* [WORK TO COMPLETE]: The answer should consist of each line below that contains the word "Testing".

* [Stored dataset items]:
--------------------------------------------------
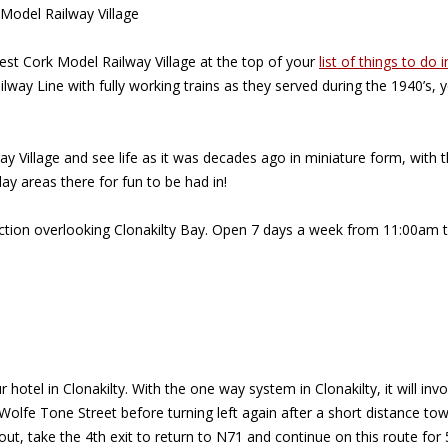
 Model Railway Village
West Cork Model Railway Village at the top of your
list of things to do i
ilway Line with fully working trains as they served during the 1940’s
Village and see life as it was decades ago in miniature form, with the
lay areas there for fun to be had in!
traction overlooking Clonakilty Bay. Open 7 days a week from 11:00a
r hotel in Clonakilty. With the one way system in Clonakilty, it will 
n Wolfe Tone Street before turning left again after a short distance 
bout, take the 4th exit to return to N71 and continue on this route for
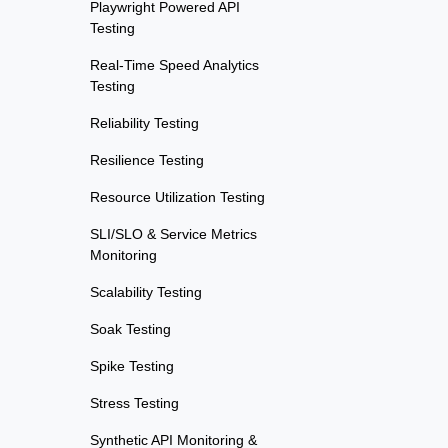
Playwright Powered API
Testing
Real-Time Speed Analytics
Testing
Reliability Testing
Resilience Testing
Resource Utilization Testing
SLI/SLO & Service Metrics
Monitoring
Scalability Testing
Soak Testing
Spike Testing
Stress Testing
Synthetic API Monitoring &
--------------------------------------------------
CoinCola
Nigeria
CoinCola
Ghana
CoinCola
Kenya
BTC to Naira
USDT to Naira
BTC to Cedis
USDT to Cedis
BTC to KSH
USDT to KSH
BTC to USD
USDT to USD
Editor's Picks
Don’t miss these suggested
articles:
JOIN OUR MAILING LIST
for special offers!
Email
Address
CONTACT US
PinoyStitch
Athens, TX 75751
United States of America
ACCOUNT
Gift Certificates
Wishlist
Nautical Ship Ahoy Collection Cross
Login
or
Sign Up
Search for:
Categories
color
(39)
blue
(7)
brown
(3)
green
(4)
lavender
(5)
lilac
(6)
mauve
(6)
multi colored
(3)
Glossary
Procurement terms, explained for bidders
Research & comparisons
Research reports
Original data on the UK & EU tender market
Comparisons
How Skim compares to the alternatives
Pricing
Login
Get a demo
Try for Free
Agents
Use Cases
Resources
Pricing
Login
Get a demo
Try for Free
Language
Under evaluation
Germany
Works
--------------------------------------------------
* [EXERCISE OUTPUT]:
Testing
Testing
Reliability Testing
Resilience Testing
Resource Utilization Testing
Scalability Testing
Soak Testing
Spike Testing
Stress Testing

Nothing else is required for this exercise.